Union leaders and Labour MPs are among those calling for a rethink but Mr Corbyn’s aides insist their modified version is as comprehensive but better suited to pursuing disciplinary action against members accused of anti-Semitism
Mr Corbyn said on Monday that Labour’s proposed definition was the “most sophisticated” of any political party’s.
He told reporters: “The one example that we are discussing and consulting on is one that makes sure that you can discuss and debate the relations between Israel and Palestine, the future of the peace process and, yes, make criticisms of the actions of the Israeli government in the bombing of Gaza and other places.
“But you can never make those criticisms using anti-Semitic language or anti-Semitic intentions, and that is what we are absolutely clear on.”

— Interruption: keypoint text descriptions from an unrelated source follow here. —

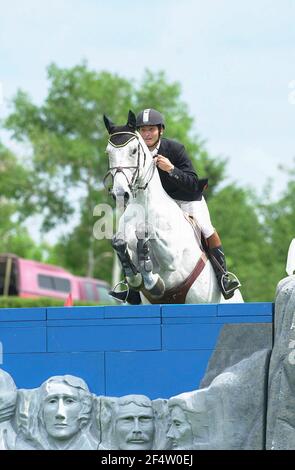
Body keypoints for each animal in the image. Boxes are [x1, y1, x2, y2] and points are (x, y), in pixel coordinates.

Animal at [103, 113, 243, 304]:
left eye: (133, 151)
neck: (145, 205)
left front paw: (153, 281)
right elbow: (119, 244)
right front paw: (141, 279)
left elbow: (148, 236)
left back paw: (228, 284)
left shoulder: (173, 258)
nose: (119, 193)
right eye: (108, 152)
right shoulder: (124, 241)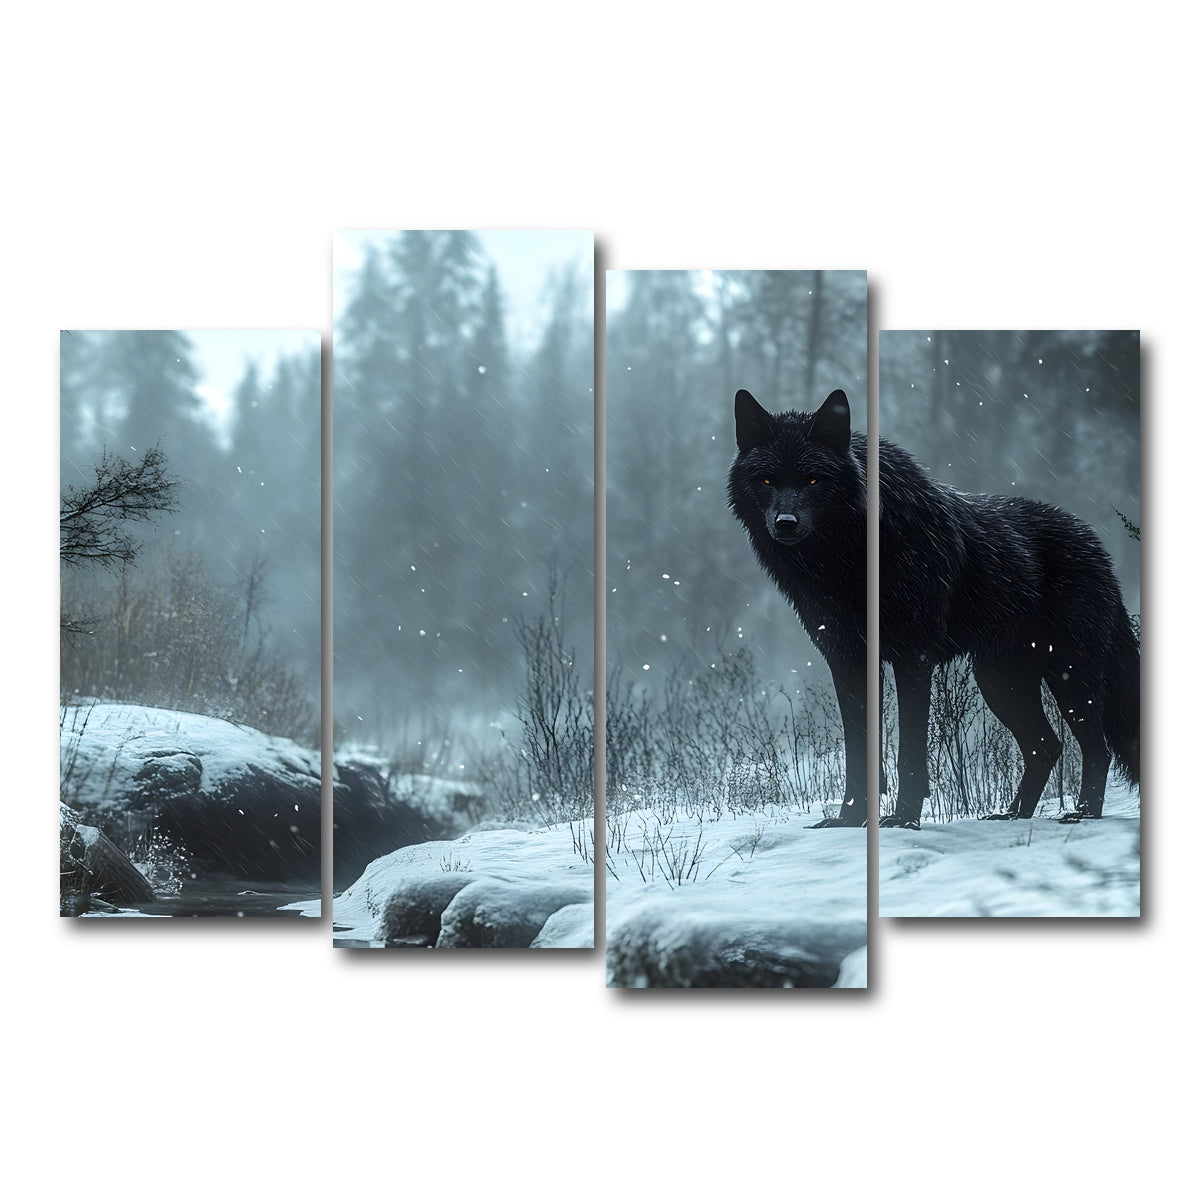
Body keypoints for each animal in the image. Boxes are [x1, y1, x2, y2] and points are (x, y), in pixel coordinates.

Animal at [728, 388, 1140, 829]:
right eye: (767, 480)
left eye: (812, 479)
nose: (785, 522)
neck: (847, 560)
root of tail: (1098, 547)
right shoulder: (847, 659)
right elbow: (859, 751)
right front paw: (849, 819)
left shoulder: (914, 656)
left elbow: (909, 748)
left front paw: (904, 818)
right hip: (999, 680)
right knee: (1046, 746)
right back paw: (1013, 815)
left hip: (1067, 675)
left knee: (1096, 748)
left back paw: (1083, 813)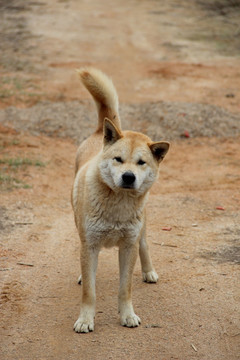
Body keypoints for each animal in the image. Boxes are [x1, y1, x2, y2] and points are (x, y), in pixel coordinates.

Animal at [71, 67, 169, 332]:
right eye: (118, 159)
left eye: (141, 163)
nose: (128, 176)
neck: (117, 206)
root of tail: (100, 132)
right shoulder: (90, 245)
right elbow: (90, 292)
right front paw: (85, 320)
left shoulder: (128, 246)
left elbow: (125, 289)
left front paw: (127, 316)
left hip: (141, 229)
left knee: (145, 245)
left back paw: (149, 272)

Israeli Prime Minister Benjamin Netanyahu on Monday dramatically intervened in the row.
His official @IsraeliPM Twitter account declared: “The laying of a wreath by Jeremy Corbyn on the graves of the terrorist who perpetrated the Munich massacre and his comparison of Israel to the Nazis deserves unequivocal condemnation from everyone – left, right and everything in between.”
The message appears to refer to footage which recently emerged showing Mr Corbyn telling an event in 2013 that Palestinians in the West Bank live “under occupation of the very sort that would be recognised by many people in Europe who suffered occupation during the Second World War”.
Labour says Mr Corbyn was “describing conditions of occupations in World War Two in Europe, of which there are multiple examples, not comparing the Israeli state to Nazis” and that the MP also had Soviet, Italian, British and US occupations in mind, not just Nazi Germany’s.